Sommeil et micronutrition : des liens méconnus
Hygiène du sommeilLes liens entre sommeil et micronutrition sont nombreux et souvent complexes. Il serait bien difficile de tous les approfondir. Cependant, quelques généralités peuvent s’appliquer, en dehors de cas particuliers liés à la personne ou à une pathologie.
Qu’est-ce que la micronutrition ?
La micronutrition étudie l’impact des micronutriments sur la santé et recherche les moyens d’optimiser le statut micronutritionnel. Des outils pour déterminer les différents déséquilibres et y remédier existent et peuvent nettement améliorer tous les aspects de notre santé y compris notre sommeil. A l’inverse, par divers mécanismes, notre sommeil peut avoir un impact important sur notre statut micronutritionnel.
Comment le manque de sommeil pompe-t-il notre énergie ?
Les fonctions du sommeil sont encore peu connues mais une chose est sûre, quand on en manque, on est fatigué, on stresse facilement, on est plus vulnérable. Ainsi pour lutter, notre organisme va puiser dans nos réserves en vitamines et minéraux, comme le magnésium, le fer, nos vitamines antioxydantes. De plus, un manque de sommeil a tendance à nous pousser à manger plus et moins bien. En effet, il existerait des systèmes de production de composés orexinergiques normalement inhibés pendant le sommeil. En cas de privation de sommeil, ces systèmes voient leur activité augmentée. Or, l’un de leurs effets est une prise alimentaire hédonique (pour le plaisir) en plus de la prise normale. Ainsi, l’apport calorique va augmenter avec ce que l’on appelle des calories vides, c’est-à-dire des aliments à pauvre densité nutritionnelle mais très caloriques. S’ensuivent des mécanismes de prise de poids et d’appauvrissement du statut micronutritionnel qui peuvent faire entrer l’organisme dans un cercle vicieux.

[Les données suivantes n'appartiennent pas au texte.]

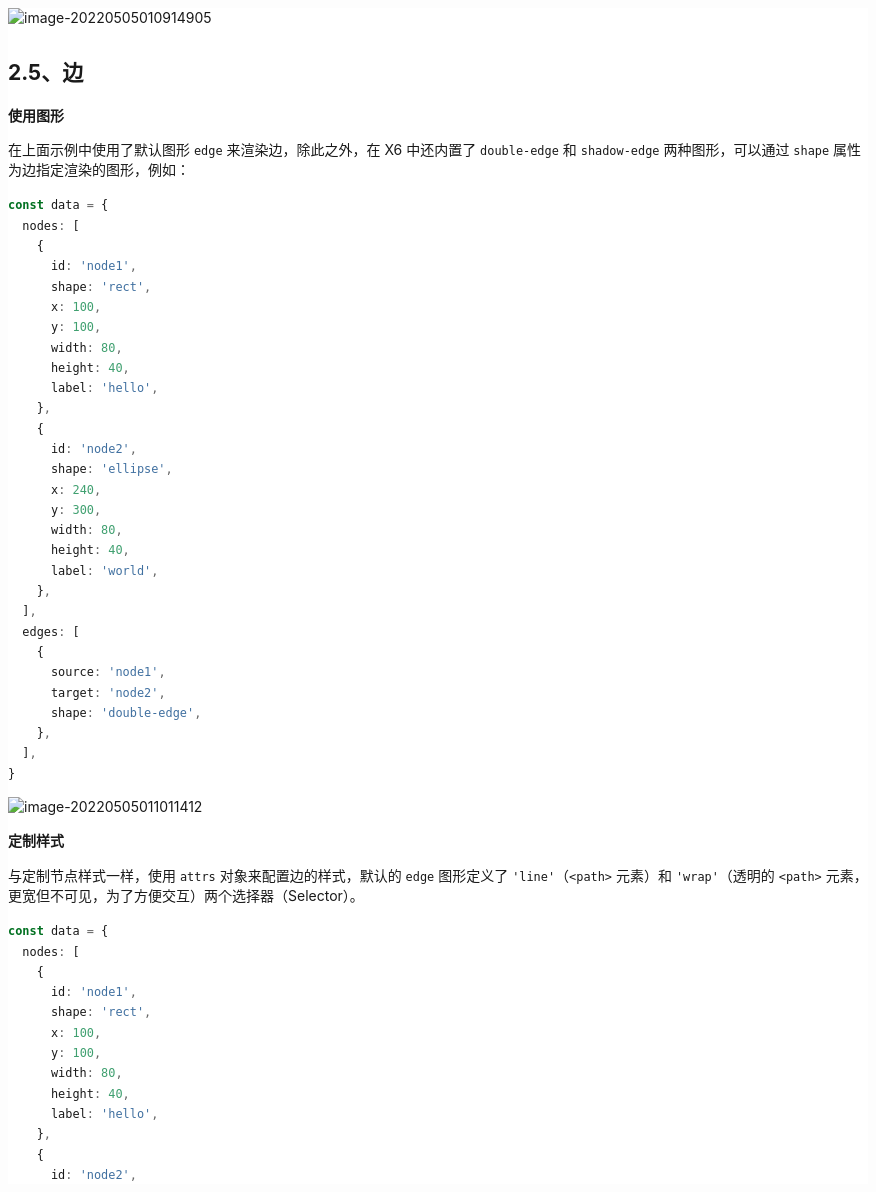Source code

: <img src="https://orichalcos-typora-img.oss-cn-shanghai.aliyuncs.com/typora-img/image-20220505010914905.png" alt="image-20220505010914905" style="width:80%;" />




## 2.5、边

**使用图形**

在上面示例中使用了默认图形 `edge` 来渲染边，除此之外，在 X6 中还内置了 `double-edge` 和 `shadow-edge` 两种图形，可以通过 `shape` 属性为边指定渲染的图形，例如：

```ts
const data = {
  nodes: [
    {
      id: 'node1',
      shape: 'rect',
      x: 100,
      y: 100,
      width: 80,
      height: 40,
      label: 'hello',
    },
    {
      id: 'node2',
      shape: 'ellipse',
      x: 240,
      y: 300,
      width: 80,
      height: 40,
      label: 'world',
    },
  ],
  edges: [
    {
      source: 'node1',
      target: 'node2',
      shape: 'double-edge',
    },
  ],
}
```

 <img src="https://orichalcos-typora-img.oss-cn-shanghai.aliyuncs.com/typora-img/image-20220505011011412.png" alt="image-20220505011011412" style="width:80%;" />




**定制样式**

与定制节点样式一样，使用 `attrs` 对象来配置边的样式，默认的 `edge` 图形定义了 `'line'`（`<path>` 元素）和 `'wrap'`（透明的 `<path>` 元素，更宽但不可见，为了方便交互）两个选择器（Selector）。

```ts
const data = {
  nodes: [
    {
      id: 'node1',
      shape: 'rect',
      x: 100,
      y: 100,
      width: 80,
      height: 40,
      label: 'hello',
    },
    {
      id: 'node2',
```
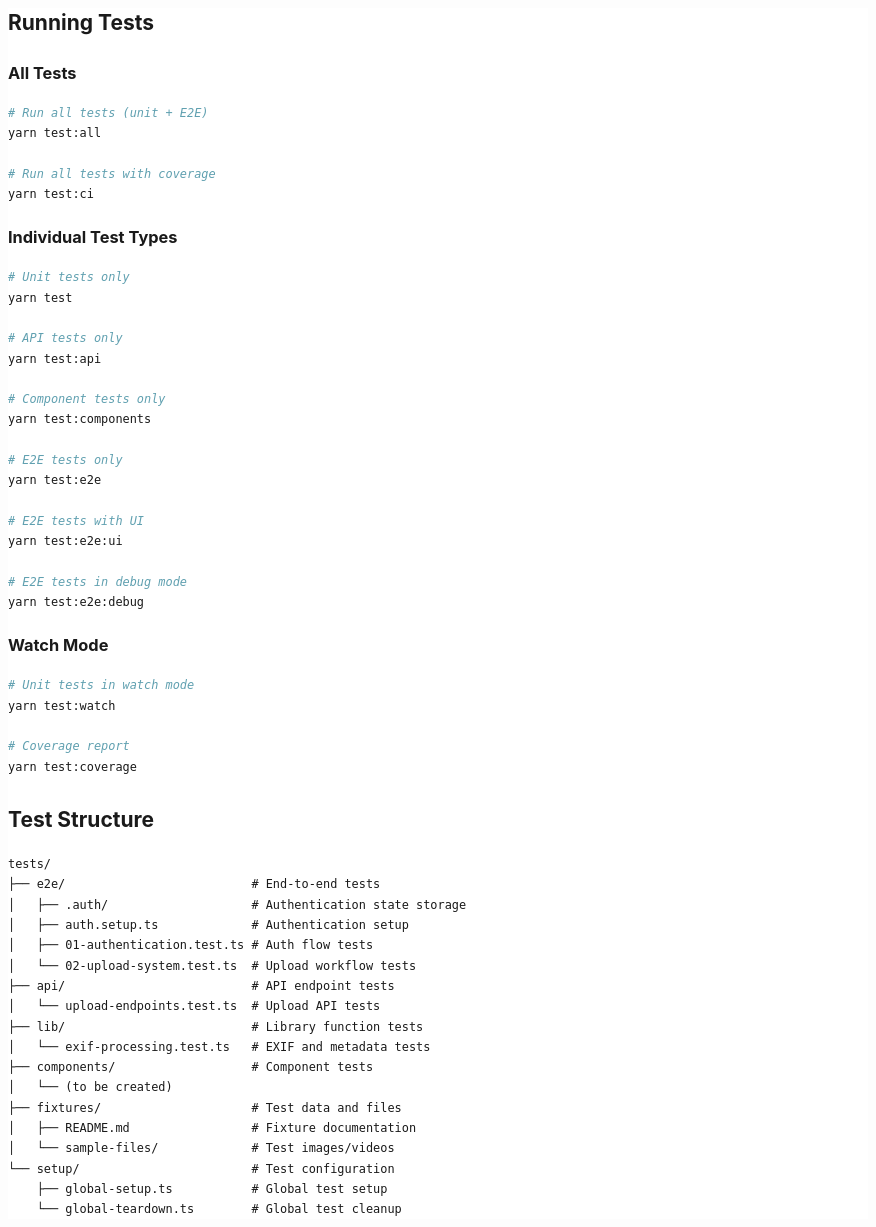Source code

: ## Running Tests

### All Tests
```bash
# Run all tests (unit + E2E)
yarn test:all

# Run all tests with coverage
yarn test:ci
```

### Individual Test Types
```bash
# Unit tests only
yarn test

# API tests only
yarn test:api

# Component tests only
yarn test:components

# E2E tests only
yarn test:e2e

# E2E tests with UI
yarn test:e2e:ui

# E2E tests in debug mode
yarn test:e2e:debug
```

### Watch Mode
```bash
# Unit tests in watch mode
yarn test:watch

# Coverage report
yarn test:coverage
```

## Test Structure

```
tests/
├── e2e/                          # End-to-end tests
│   ├── .auth/                    # Authentication state storage
│   ├── auth.setup.ts             # Authentication setup
│   ├── 01-authentication.test.ts # Auth flow tests
│   └── 02-upload-system.test.ts  # Upload workflow tests
├── api/                          # API endpoint tests
│   └── upload-endpoints.test.ts  # Upload API tests
├── lib/                          # Library function tests
│   └── exif-processing.test.ts   # EXIF and metadata tests
├── components/                   # Component tests
│   └── (to be created)
├── fixtures/                     # Test data and files
│   ├── README.md                 # Fixture documentation
│   └── sample-files/             # Test images/videos
└── setup/                        # Test configuration
    ├── global-setup.ts           # Global test setup
    └── global-teardown.ts        # Global test cleanup
```
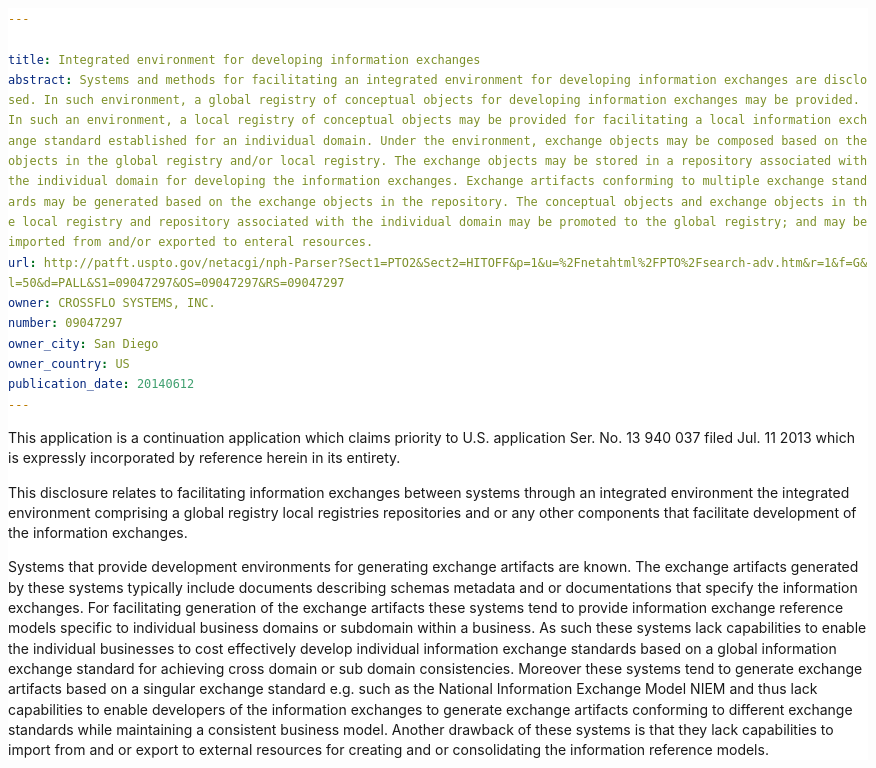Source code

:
 ```yaml
---

title: Integrated environment for developing information exchanges
abstract: Systems and methods for facilitating an integrated environment for developing information exchanges are disclosed. In such environment, a global registry of conceptual objects for developing information exchanges may be provided. In such an environment, a local registry of conceptual objects may be provided for facilitating a local information exchange standard established for an individual domain. Under the environment, exchange objects may be composed based on the objects in the global registry and/or local registry. The exchange objects may be stored in a repository associated with the individual domain for developing the information exchanges. Exchange artifacts conforming to multiple exchange standards may be generated based on the exchange objects in the repository. The conceptual objects and exchange objects in the local registry and repository associated with the individual domain may be promoted to the global registry; and may be imported from and/or exported to enteral resources.
url: http://patft.uspto.gov/netacgi/nph-Parser?Sect1=PTO2&Sect2=HITOFF&p=1&u=%2Fnetahtml%2FPTO%2Fsearch-adv.htm&r=1&f=G&l=50&d=PALL&S1=09047297&OS=09047297&RS=09047297
owner: CROSSFLO SYSTEMS, INC.
number: 09047297
owner_city: San Diego
owner_country: US
publication_date: 20140612
---
```

This application is a continuation application which claims priority to U.S. application Ser. No. 13 940 037 filed Jul. 11 2013 which is expressly incorporated by reference herein in its entirety.

This disclosure relates to facilitating information exchanges between systems through an integrated environment the integrated environment comprising a global registry local registries repositories and or any other components that facilitate development of the information exchanges.

Systems that provide development environments for generating exchange artifacts are known. The exchange artifacts generated by these systems typically include documents describing schemas metadata and or documentations that specify the information exchanges. For facilitating generation of the exchange artifacts these systems tend to provide information exchange reference models specific to individual business domains or subdomain within a business. As such these systems lack capabilities to enable the individual businesses to cost effectively develop individual information exchange standards based on a global information exchange standard for achieving cross domain or sub domain consistencies. Moreover these systems tend to generate exchange artifacts based on a singular exchange standard e.g. such as the National Information Exchange Model NIEM and thus lack capabilities to enable developers of the information exchanges to generate exchange artifacts conforming to different exchange standards while maintaining a consistent business model. Another drawback of these systems is that they lack capabilities to import from and or export to external resources for creating and or consolidating the information reference models.
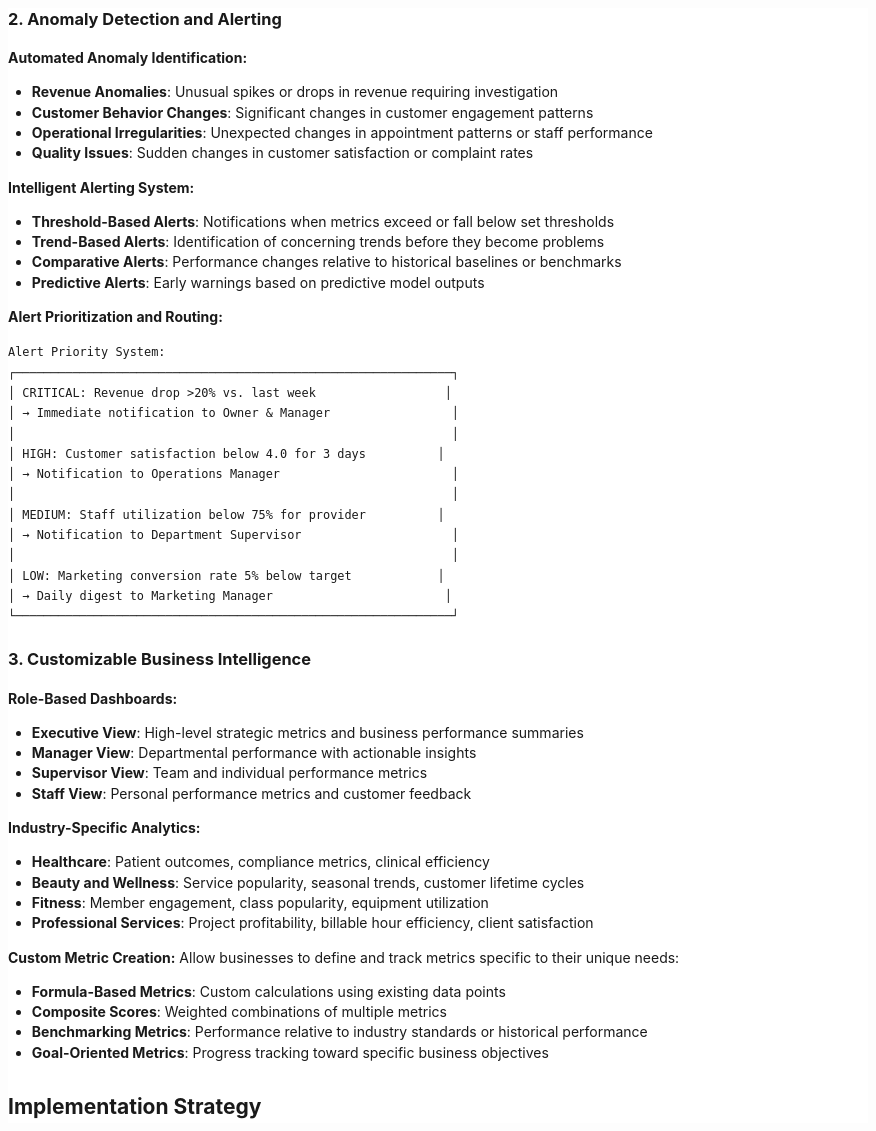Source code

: ### 2. Anomaly Detection and Alerting

**Automated Anomaly Identification:**
- **Revenue Anomalies**: Unusual spikes or drops in revenue requiring investigation
- **Customer Behavior Changes**: Significant changes in customer engagement patterns
- **Operational Irregularities**: Unexpected changes in appointment patterns or staff performance
- **Quality Issues**: Sudden changes in customer satisfaction or complaint rates

**Intelligent Alerting System:**
- **Threshold-Based Alerts**: Notifications when metrics exceed or fall below set thresholds
- **Trend-Based Alerts**: Identification of concerning trends before they become problems
- **Comparative Alerts**: Performance changes relative to historical baselines or benchmarks
- **Predictive Alerts**: Early warnings based on predictive model outputs

**Alert Prioritization and Routing:**
```
Alert Priority System:
┌─────────────────────────────────────────────────────────────┐
│ CRITICAL: Revenue drop >20% vs. last week                  │
│ → Immediate notification to Owner & Manager                 │
│                                                             │
│ HIGH: Customer satisfaction below 4.0 for 3 days          │
│ → Notification to Operations Manager                        │
│                                                             │
│ MEDIUM: Staff utilization below 75% for provider          │
│ → Notification to Department Supervisor                     │
│                                                             │
│ LOW: Marketing conversion rate 5% below target            │
│ → Daily digest to Marketing Manager                        │
└─────────────────────────────────────────────────────────────┘
```

### 3. Customizable Business Intelligence

**Role-Based Dashboards:**
- **Executive View**: High-level strategic metrics and business performance summaries
- **Manager View**: Departmental performance with actionable insights
- **Supervisor View**: Team and individual performance metrics
- **Staff View**: Personal performance metrics and customer feedback

**Industry-Specific Analytics:**
- **Healthcare**: Patient outcomes, compliance metrics, clinical efficiency
- **Beauty and Wellness**: Service popularity, seasonal trends, customer lifetime cycles
- **Fitness**: Member engagement, class popularity, equipment utilization
- **Professional Services**: Project profitability, billable hour efficiency, client satisfaction

**Custom Metric Creation:**
Allow businesses to define and track metrics specific to their unique needs:
- **Formula-Based Metrics**: Custom calculations using existing data points
- **Composite Scores**: Weighted combinations of multiple metrics
- **Benchmarking Metrics**: Performance relative to industry standards or historical performance
- **Goal-Oriented Metrics**: Progress tracking toward specific business objectives

## Implementation Strategy
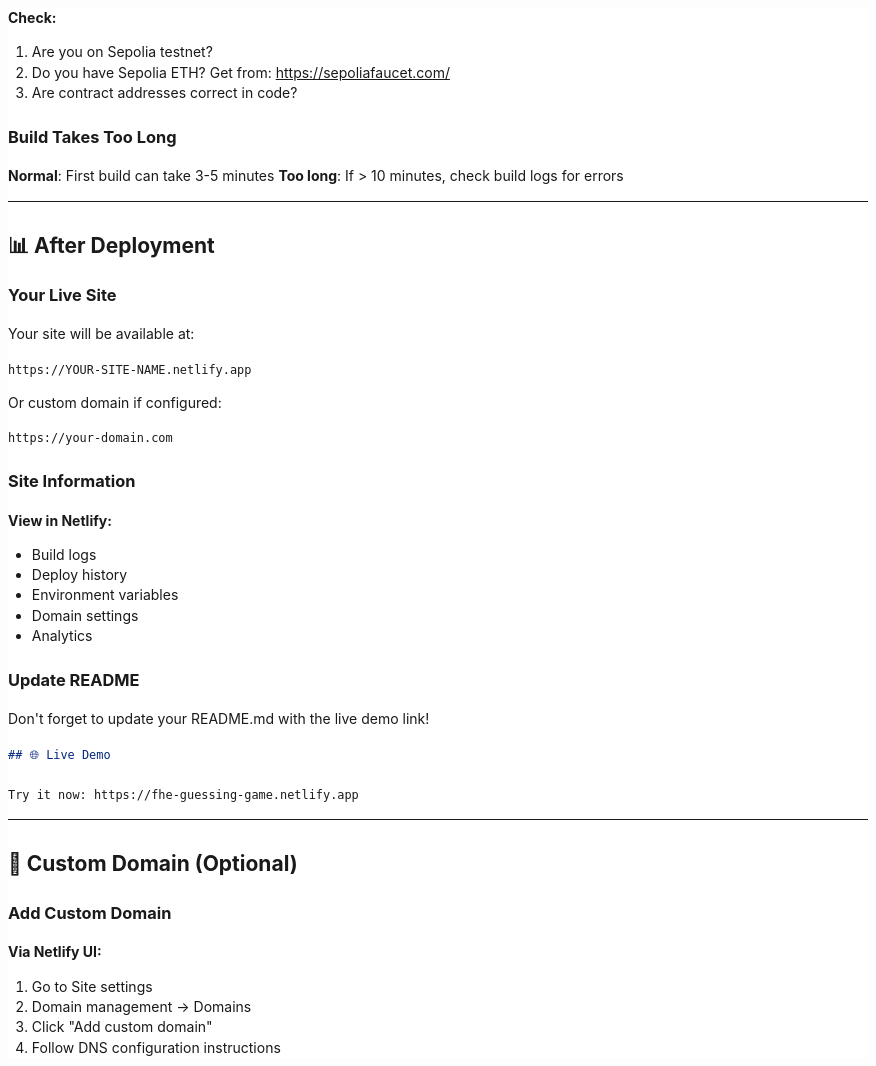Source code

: **Check:**
1. Are you on Sepolia testnet?
2. Do you have Sepolia ETH? Get from: https://sepoliafaucet.com/
3. Are contract addresses correct in code?

### Build Takes Too Long

**Normal**: First build can take 3-5 minutes
**Too long**: If > 10 minutes, check build logs for errors

---

## 📊 After Deployment

### Your Live Site

Your site will be available at:
```
https://YOUR-SITE-NAME.netlify.app
```

Or custom domain if configured:
```
https://your-domain.com
```

### Site Information

**View in Netlify:**
- Build logs
- Deploy history
- Environment variables
- Domain settings
- Analytics

### Update README

Don't forget to update your README.md with the live demo link!

```markdown
## 🌐 Live Demo

Try it now: https://fhe-guessing-game.netlify.app
```

---

## 🎨 Custom Domain (Optional)

### Add Custom Domain

**Via Netlify UI:**
1. Go to Site settings
2. Domain management → Domains
3. Click "Add custom domain"
4. Follow DNS configuration instructions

Les bons aliments au bon moment
Pour nous endormir, nous avons besoin de sécréter de la mélatonine. Cette hormone (neurotransmetteur) est synthétisée à partir de la sérotonine, une autre hormone elle-même synthétisée à partir d’un acide aminé, le tryptophane, contenu surtout dans les viandes et poissons. Pour que ces mécanismes fonctionnent bien, il faut donc apporter à notre cerveau suffisamment de protéines, mais aussi des éléments indispensables aux mécanismes de production de ces hormones : magnésium et vitamines du groupe B. Dans l’alimentation, on trouve du magnésium surtout dans les légumes, les céréales complètes, les oléagineux et le chocolat noir. Pour les vitamines B, on s’orientera vers les fruits de mer notamment et les légumes-feuilles. Un autre point important est la biodisponibilité du tryptophane. La balance entre protéines et glucides au cours d’un repas va aiguiller le cerveau vers l’une ou l’autre des voies hormonales influant nos chronorythmes : la voie des catécholamines (dopamine et noradrénaline) ou la voie sérotoninergique (sérotonine et mélatonine). Pour orienter notre système nerveux vers la synthèse de sérotonine puis de mélatonine, il faut un repas contenant plus de glucides que de protéines. Ainsi, on conseille souvent de faire le plein de protéines le matin et à midi pour favoriser la voie dopaminergique puis de faire des repas plutôt glucidiques au goûter et le soir pour favoriser la voie sérotoninergique.
Qu’en est-il en cas de pathologies ou de troubles du sommeil ?
La micronutrition va parfois jouer un rôle essentiel dans la régulation des troubles du sommeil. Prenons l’exemple des benzodiazépines. Ce type de médicament, fréquemment prescrits chez les personnes anxieuses insomniaques a pour effet de potentialiser l’effet du GABA, une hormone qui calme le cerveau. Or, pour synthétiser du GABA, le magnésium et la vitamine B6 sont indispensables. De fait, améliorer l’action d’une hormone dont on manquerait ne pourra obtenir aucun effet. Si un patient est carencé en Magnésium et en Vitamine B6, la prise de benzodiazépines sera donc bien moins efficace que prévu. Un autre exemple serait celui du syndrome des jambes sans repos. On sait que ce trouble neurologique est lié à des perturbations des voies dopaminergiques et bien souvent à des carences en fer. Ainsi, une des voies d’amélioration, en plus des traitements classiques, pourra être une alimentation riche en fer et comprenant un apport important de protéines pour favoriser la synthèse de dopamine.
Dès que le sommeil devient problématique, il est fortement conseillé de consulter. En cas de trouble léger, un suivi micronutritionnel pourra parfois suffire à rééquilibrer le sommeil. Dans le cas de troubles plus importants ou de pathologies avérées, la micronutrition pourra être un excellent soutien des traitements traditionnels.